→ **EXERCISE TASK**
Rewrite all the rows below, putting "vernacular name" wherever "common name" appears and changing nothing else.

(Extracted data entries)
· · · ·

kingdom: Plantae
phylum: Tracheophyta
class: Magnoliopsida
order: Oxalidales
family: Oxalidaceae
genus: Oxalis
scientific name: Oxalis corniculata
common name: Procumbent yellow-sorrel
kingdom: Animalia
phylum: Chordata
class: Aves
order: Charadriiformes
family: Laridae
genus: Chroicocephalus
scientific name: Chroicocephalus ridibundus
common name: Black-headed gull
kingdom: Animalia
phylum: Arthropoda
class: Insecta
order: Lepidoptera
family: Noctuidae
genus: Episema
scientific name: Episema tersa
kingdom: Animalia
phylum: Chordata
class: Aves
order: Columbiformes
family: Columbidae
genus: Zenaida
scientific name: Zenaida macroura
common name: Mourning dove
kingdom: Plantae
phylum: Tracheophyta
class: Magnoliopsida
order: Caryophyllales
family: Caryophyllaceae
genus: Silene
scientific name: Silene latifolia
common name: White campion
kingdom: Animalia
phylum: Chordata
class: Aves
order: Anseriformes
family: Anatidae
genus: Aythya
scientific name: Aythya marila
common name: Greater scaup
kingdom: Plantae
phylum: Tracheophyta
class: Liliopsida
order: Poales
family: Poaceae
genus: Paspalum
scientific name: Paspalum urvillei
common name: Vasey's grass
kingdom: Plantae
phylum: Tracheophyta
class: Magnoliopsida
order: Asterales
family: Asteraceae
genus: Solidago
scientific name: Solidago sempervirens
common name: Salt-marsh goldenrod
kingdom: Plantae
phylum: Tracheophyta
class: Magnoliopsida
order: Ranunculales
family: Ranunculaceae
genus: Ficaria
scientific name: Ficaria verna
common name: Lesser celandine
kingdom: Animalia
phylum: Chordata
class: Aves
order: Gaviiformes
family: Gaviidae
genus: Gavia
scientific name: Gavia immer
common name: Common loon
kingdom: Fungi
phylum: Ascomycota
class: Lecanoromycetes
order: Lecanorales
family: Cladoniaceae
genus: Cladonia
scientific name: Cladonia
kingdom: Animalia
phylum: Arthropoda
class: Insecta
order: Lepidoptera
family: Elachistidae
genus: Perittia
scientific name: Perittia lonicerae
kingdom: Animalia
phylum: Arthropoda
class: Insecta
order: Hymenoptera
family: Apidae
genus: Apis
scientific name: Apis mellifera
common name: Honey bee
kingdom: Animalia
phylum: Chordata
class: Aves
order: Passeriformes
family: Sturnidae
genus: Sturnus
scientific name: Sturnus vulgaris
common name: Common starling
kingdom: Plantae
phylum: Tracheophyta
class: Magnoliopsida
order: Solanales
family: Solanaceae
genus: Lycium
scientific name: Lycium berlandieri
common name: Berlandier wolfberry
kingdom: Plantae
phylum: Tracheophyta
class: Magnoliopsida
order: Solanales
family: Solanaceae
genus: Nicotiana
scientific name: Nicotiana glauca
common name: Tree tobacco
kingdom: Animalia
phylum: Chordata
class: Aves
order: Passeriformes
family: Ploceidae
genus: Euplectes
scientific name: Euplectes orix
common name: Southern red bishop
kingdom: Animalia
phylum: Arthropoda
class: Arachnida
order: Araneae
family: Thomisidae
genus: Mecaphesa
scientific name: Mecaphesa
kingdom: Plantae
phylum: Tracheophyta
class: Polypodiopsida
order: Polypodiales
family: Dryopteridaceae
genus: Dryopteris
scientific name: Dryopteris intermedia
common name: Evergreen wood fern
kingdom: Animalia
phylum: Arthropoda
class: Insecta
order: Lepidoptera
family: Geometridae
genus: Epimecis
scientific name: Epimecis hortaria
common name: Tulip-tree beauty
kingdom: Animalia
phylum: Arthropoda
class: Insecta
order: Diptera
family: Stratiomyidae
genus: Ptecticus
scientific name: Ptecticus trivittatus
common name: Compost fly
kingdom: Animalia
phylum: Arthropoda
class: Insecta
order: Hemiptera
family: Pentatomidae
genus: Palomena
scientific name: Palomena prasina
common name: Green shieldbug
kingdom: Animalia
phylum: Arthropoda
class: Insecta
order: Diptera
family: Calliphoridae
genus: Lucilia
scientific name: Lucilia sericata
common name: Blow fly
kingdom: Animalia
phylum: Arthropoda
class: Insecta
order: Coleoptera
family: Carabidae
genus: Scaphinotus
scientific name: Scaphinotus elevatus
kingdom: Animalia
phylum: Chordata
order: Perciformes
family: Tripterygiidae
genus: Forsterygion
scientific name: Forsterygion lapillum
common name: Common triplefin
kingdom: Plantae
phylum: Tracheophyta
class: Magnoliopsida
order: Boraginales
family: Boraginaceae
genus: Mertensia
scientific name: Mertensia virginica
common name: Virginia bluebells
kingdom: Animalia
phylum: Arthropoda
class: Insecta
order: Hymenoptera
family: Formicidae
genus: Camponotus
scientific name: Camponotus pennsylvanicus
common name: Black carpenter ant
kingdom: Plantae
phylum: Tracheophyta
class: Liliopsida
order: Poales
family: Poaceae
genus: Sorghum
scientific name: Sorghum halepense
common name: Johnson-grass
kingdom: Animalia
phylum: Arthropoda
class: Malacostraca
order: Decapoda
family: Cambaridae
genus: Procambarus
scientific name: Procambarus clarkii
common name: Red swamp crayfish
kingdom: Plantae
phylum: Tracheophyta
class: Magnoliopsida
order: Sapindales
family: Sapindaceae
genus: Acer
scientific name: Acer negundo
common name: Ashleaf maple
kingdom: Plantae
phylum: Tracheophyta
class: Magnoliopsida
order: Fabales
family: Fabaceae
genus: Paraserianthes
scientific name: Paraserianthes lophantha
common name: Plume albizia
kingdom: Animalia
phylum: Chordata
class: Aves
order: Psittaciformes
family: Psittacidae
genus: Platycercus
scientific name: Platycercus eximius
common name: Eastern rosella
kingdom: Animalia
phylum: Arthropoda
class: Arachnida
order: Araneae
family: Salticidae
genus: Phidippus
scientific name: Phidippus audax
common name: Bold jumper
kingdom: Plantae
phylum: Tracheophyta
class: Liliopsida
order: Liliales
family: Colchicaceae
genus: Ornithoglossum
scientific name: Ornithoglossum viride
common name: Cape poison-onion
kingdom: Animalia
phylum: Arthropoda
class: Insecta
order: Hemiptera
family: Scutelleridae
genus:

· · · ·

→ **FINAL RESULT**
kingdom: Plantae
phylum: Tracheophyta
class: Magnoliopsida
order: Oxalidales
family: Oxalidaceae
genus: Oxalis
scientific name: Oxalis corniculata
vernacular name: Procumbent yellow-sorrel
kingdom: Animalia
phylum: Chordata
class: Aves
order: Charadriiformes
family: Laridae
genus: Chroicocephalus
scientific name: Chroicocephalus ridibundus
vernacular name: Black-headed gull
kingdom: Animalia
phylum: Arthropoda
class: Insecta
order: Lepidoptera
family: Noctuidae
genus: Episema
scientific name: Episema tersa
kingdom: Animalia
phylum: Chordata
class: Aves
order: Columbiformes
family: Columbidae
genus: Zenaida
scientific name: Zenaida macroura
vernacular name: Mourning dove
kingdom: Plantae
phylum: Tracheophyta
class: Magnoliopsida
order: Caryophyllales
family: Caryophyllaceae
genus: Silene
scientific name: Silene latifolia
vernacular name: White campion
kingdom: Animalia
phylum: Chordata
class: Aves
order: Anseriformes
family: Anatidae
genus: Aythya
scientific name: Aythya marila
vernacular name: Greater scaup
kingdom: Plantae
phylum: Tracheophyta
class: Liliopsida
order: Poales
family: Poaceae
genus: Paspalum
scientific name: Paspalum urvillei
vernacular name: Vasey's grass
kingdom: Plantae
phylum: Tracheophyta
class: Magnoliopsida
order: Asterales
family: Asteraceae
genus: Solidago
scientific name: Solidago sempervirens
vernacular name: Salt-marsh goldenrod
kingdom: Plantae
phylum: Tracheophyta
class: Magnoliopsida
order: Ranunculales
family: Ranunculaceae
genus: Ficaria
scientific name: Ficaria verna
vernacular name: Lesser celandine
kingdom: Animalia
phylum: Chordata
class: Aves
order: Gaviiformes
family: Gaviidae
genus: Gavia
scientific name: Gavia immer
vernacular name: Common loon
kingdom: Fungi
phylum: Ascomycota
class: Lecanoromycetes
order: Lecanorales
family: Cladoniaceae
genus: Cladonia
scientific name: Cladonia
kingdom: Animalia
phylum: Arthropoda
class: Insecta
order: Lepidoptera
family: Elachistidae
genus: Perittia
scientific name: Perittia lonicerae
kingdom: Animalia
phylum: Arthropoda
class: Insecta
order: Hymenoptera
family: Apidae
genus: Apis
scientific name: Apis mellifera
vernacular name: Honey bee
kingdom: Animalia
phylum: Chordata
class: Aves
order: Passeriformes
family: Sturnidae
genus: Sturnus
scientific name: Sturnus vulgaris
vernacular name: Common starling
kingdom: Plantae
phylum: Tracheophyta
class: Magnoliopsida
order: Solanales
family: Solanaceae
genus: Lycium
scientific name: Lycium berlandieri
vernacular name: Berlandier wolfberry
kingdom: Plantae
phylum: Tracheophyta
class: Magnoliopsida
order: Solanales
family: Solanaceae
genus: Nicotiana
scientific name: Nicotiana glauca
vernacular name: Tree tobacco
kingdom: Animalia
phylum: Chordata
class: Aves
order: Passeriformes
family: Ploceidae
genus: Euplectes
scientific name: Euplectes orix
vernacular name: Southern red bishop
kingdom: Animalia
phylum: Arthropoda
class: Arachnida
order: Araneae
family: Thomisidae
genus: Mecaphesa
scientific name: Mecaphesa
kingdom: Plantae
phylum: Tracheophyta
class: Polypodiopsida
order: Polypodiales
family: Dryopteridaceae
genus: Dryopteris
scientific name: Dryopteris intermedia
vernacular name: Evergreen wood fern
kingdom: Animalia
phylum: Arthropoda
class: Insecta
order: Lepidoptera
family: Geometridae
genus: Epimecis
scientific name: Epimecis hortaria
vernacular name: Tulip-tree beauty
kingdom: Animalia
phylum: Arthropoda
class: Insecta
order: Diptera
family: Stratiomyidae
genus: Ptecticus
scientific name: Ptecticus trivittatus
vernacular name: Compost fly
kingdom: Animalia
phylum: Arthropoda
class: Insecta
order: Hemiptera
family: Pentatomidae
genus: Palomena
scientific name: Palomena prasina
vernacular name: Green shieldbug
kingdom: Animalia
phylum: Arthropoda
class: Insecta
order: Diptera
family: Calliphoridae
genus: Lucilia
scientific name: Lucilia sericata
vernacular name: Blow fly
kingdom: Animalia
phylum: Arthropoda
class: Insecta
order: Coleoptera
family: Carabidae
genus: Scaphinotus
scientific name: Scaphinotus elevatus
kingdom: Animalia
phylum: Chordata
order: Perciformes
family: Tripterygiidae
genus: Forsterygion
scientific name: Forsterygion lapillum
vernacular name: Common triplefin
kingdom: Plantae
phylum: Tracheophyta
class: Magnoliopsida
order: Boraginales
family: Boraginaceae
genus: Mertensia
scientific name: Mertensia virginica
vernacular name: Virginia bluebells
kingdom: Animalia
phylum: Arthropoda
class: Insecta
order: Hymenoptera
family: Formicidae
genus: Camponotus
scientific name: Camponotus pennsylvanicus
vernacular name: Black carpenter ant
kingdom: Plantae
phylum: Tracheophyta
class: Liliopsida
order: Poales
family: Poaceae
genus: Sorghum
scientific name: Sorghum halepense
vernacular name: Johnson-grass
kingdom: Animalia
phylum: Arthropoda
class: Malacostraca
order: Decapoda
family: Cambaridae
genus: Procambarus
scientific name: Procambarus clarkii
vernacular name: Red swamp crayfish
kingdom: Plantae
phylum: Tracheophyta
class: Magnoliopsida
order: Sapindales
family: Sapindaceae
genus: Acer
scientific name: Acer negundo
vernacular name: Ashleaf maple
kingdom: Plantae
phylum: Tracheophyta
class: Magnoliopsida
order: Fabales
family: Fabaceae
genus: Paraserianthes
scientific name: Paraserianthes lophantha
vernacular name: Plume albizia
kingdom: Animalia
phylum: Chordata
class: Aves
order: Psittaciformes
family: Psittacidae
genus: Platycercus
scientific name: Platycercus eximius
vernacular name: Eastern rosella
kingdom: Animalia
phylum: Arthropoda
class: Arachnida
order: Araneae
family: Salticidae
genus: Phidippus
scientific name: Phidippus audax
vernacular name: Bold jumper
kingdom: Plantae
phylum: Tracheophyta
class: Liliopsida
order: Liliales
family: Colchicaceae
genus: Ornithoglossum
scientific name: Ornithoglossum viride
vernacular name: Cape poison-onion
kingdom: Animalia
phylum: Arthropoda
class: Insecta
order: Hemiptera
family: Scutelleridae
genus:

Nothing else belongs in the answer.